• **REQUIRED WORK**
(1) Quote the article on sea-level forecasts between "Although the recently" and "world for decades.", inclusive.
(2) Continue the article on sea-level forecasts, starting after its last sentence.

• **DOCUMENT TEXT**
########
Although the recently released fourth assessment report of the Intergovernmental Panel on Climate Change provoked much hand wringing from environmentalists, it contained little that could be considered new. But it does permit those of us without the “end is nigh” mentality which seems to be part and parcel of the environmentalist outlook, to declare an indefinite postponement to one particular nightmare that has been haunting the world for decades.
The nightmare is that of rising sea levels engulfing coastal cities, submerging entire islands nations or forcing mass migrations. It simply is not going to happen - at least not to our grandchildren, who may be in a position to assess whether it is going to happen to their grandchildren. This is not to deny climate change or reject the need to curtail emissions, but to point to the reality of recent work in this area.
It its recent report Climate Change 2007: The Physical Science Basis, the IPCC gave a range of scenarios for average sea levels increases which, broadly, predict that sea levels will rise from anywhere between 0.18 metres to 0.59 metres by 2099, relative to sea heights in 1999.
A little earlier in the report the panel also noted that global average sea level rose at about 1.8 millimetres per year between 1961 to 2003, and at the somewhat faster rate of around 3.1mm a year between 1993 to 2003. The panel also estimated that the total increase in sea levels for all of the 20th century was about 0.17 metres (170mm, or an average increase of 1.7mm a year). Two points to note here are that the figures given in the report have large error bars (that is, plus or minus certain amounts), and that the panel does not know whether the faster rate actually means anything or whether it is part of a natural cycle.
The latest estimates are a climb down from the previous estimates, released in 2001, of anywhere between 0.1 and 1 metre over a century, but even those earlier, vaguer figures were hardly going to make coastal property developers hit panic buttons - certainly not in Australia, and probably not in any of the South Sea islands. Environmentalists trying to put the worst possible light on those figures may say the IPCC’s estimates are cautious, and that additional storm surges brought about by increased temperatures will cause additional flooding and that the IPCC did not take into account recent work on ice melting in the ice caps and so on.
The first point can be dismissed out of hand. The IPCC has always been part of the greenhouse industry and is doing its best, within the limits of known science, to produce forecasts that keep the industry expanding. It is certainly not in the business of declaring a crisis over. However, a much stronger objection, related to the first, is that given the present state of knowledge about climate change in general, and the effect climate change may have on ocean levels in particular, is that the panel’s vague forecasts may be little more than stabs in the dark. Quite so. As noted, the rate of increase in sea levels went up for several years but no-one knew why.
########
• **Data excerpts**

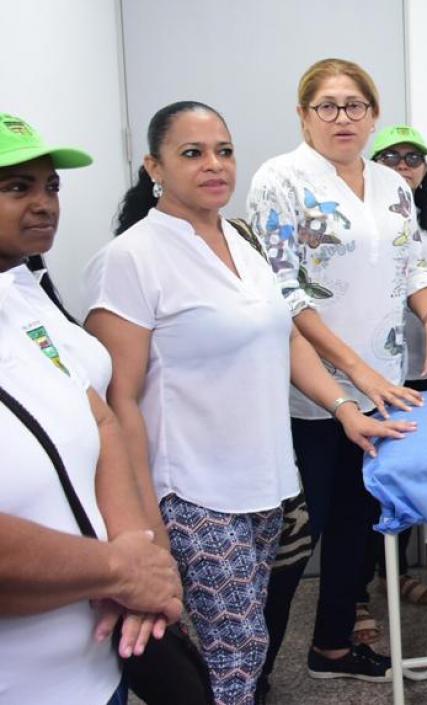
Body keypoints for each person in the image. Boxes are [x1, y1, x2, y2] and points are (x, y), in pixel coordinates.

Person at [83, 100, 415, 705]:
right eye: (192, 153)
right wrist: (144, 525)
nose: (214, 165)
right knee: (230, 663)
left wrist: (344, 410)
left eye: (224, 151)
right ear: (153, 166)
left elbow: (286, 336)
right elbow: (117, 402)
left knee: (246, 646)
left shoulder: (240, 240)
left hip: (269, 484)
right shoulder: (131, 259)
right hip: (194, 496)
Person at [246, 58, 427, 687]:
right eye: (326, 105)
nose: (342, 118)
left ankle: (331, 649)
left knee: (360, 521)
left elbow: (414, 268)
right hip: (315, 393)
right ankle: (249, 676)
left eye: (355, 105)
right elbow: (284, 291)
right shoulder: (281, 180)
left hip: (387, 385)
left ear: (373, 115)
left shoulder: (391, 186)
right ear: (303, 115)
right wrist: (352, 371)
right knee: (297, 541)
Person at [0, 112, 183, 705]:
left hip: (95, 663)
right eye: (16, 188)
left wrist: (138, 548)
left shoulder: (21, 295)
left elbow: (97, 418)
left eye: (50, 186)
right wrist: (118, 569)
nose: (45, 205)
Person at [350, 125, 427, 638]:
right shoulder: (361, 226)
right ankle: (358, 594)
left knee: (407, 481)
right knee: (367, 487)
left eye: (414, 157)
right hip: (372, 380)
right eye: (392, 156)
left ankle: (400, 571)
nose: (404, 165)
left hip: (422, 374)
########
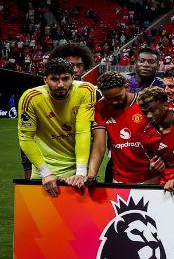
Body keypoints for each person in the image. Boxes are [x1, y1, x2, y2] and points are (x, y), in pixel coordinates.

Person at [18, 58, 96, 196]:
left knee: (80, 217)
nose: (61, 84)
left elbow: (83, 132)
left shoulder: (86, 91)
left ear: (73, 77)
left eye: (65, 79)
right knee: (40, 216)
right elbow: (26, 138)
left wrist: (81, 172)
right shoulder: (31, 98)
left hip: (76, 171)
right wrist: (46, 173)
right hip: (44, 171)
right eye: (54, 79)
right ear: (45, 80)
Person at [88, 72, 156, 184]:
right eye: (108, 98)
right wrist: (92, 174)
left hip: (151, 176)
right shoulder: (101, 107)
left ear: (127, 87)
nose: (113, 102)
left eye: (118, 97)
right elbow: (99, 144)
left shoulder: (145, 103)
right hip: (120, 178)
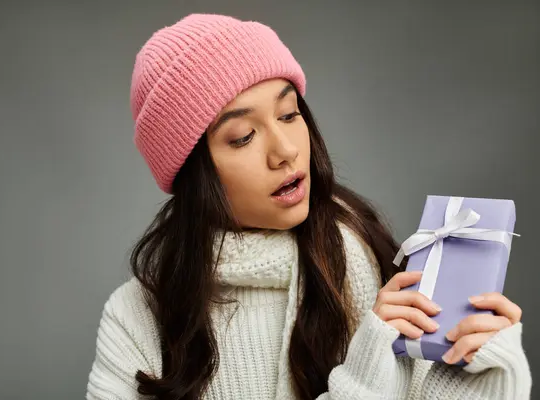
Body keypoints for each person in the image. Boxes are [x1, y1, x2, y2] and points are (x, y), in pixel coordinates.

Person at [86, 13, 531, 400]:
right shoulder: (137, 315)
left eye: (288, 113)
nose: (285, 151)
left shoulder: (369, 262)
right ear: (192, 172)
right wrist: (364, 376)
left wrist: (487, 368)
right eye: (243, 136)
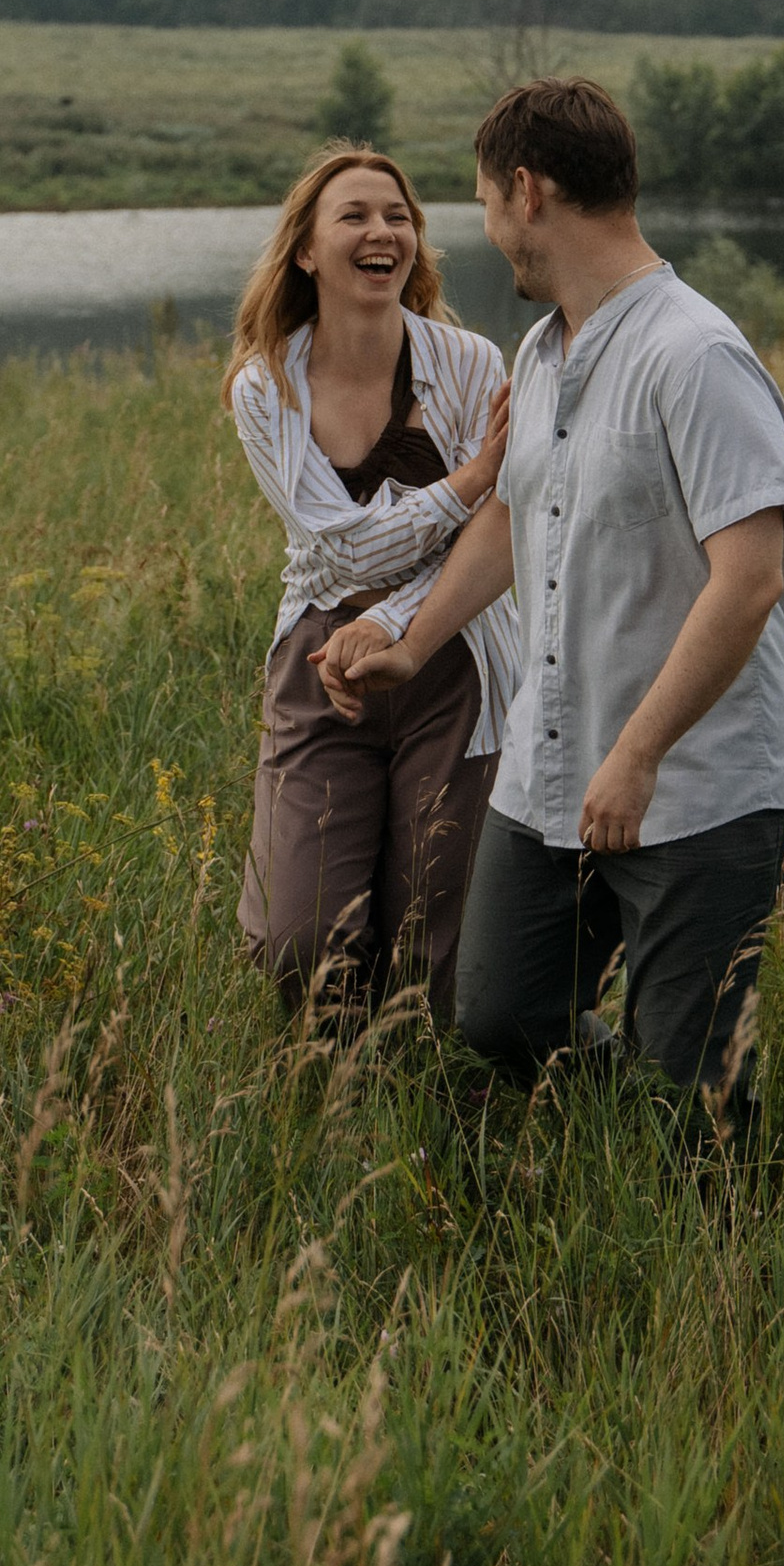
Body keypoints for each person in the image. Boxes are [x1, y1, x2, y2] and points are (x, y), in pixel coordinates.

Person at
########
• **PER-TASK OUTPUTS**
(1)
Although the recently released fourth assessment report of the Intergovernmental Panel on Climate Change provoked much hand wringing from environmentalists, it contained little that could be considered new. But it does permit those of us without the “end is nigh” mentality which seems to be part and parcel of the environmentalist outlook, to declare an indefinite postponement to one particular nightmare that has been haunting the world for decades.

(2)
Regular reports by the National Tidal Centre (NTC) which runs projects monitoring sea levels around Australia and some of the South Sea Islands, point to some of the difficulties in interpreting such increases. The NTC report notes that during the El Nino climate cycle one side of the Pacific may be 50 centimetres higher than the other. The ocean has a slope.
Variations in trade winds can also change sea heights in certain areas, as can cycles in water temperature, air temperature and atmospheric pressure. All this and other cycles which scientists have yet to identify make interpreting changes in sea heights at any one location or for an area over a number of years extremely difficult. Although the NTC report says the centre can detect indications of climate change in the results, it does not commit itself to any figure for the increase.
The NTC report says:
Variations in sea level and climate are inextricably linked, with both undergoing interrelated seasonal, interannual and interdecadal fluctuations. Quasi-periodic fluctuations associated with natural phenomena such as the El Niño - Southern Oscillation can be large and cause significant social and economic impacts. Particularly noisy or low frequency variations can conceal the underlying long-term trend in sea level records that are shorter than several decades.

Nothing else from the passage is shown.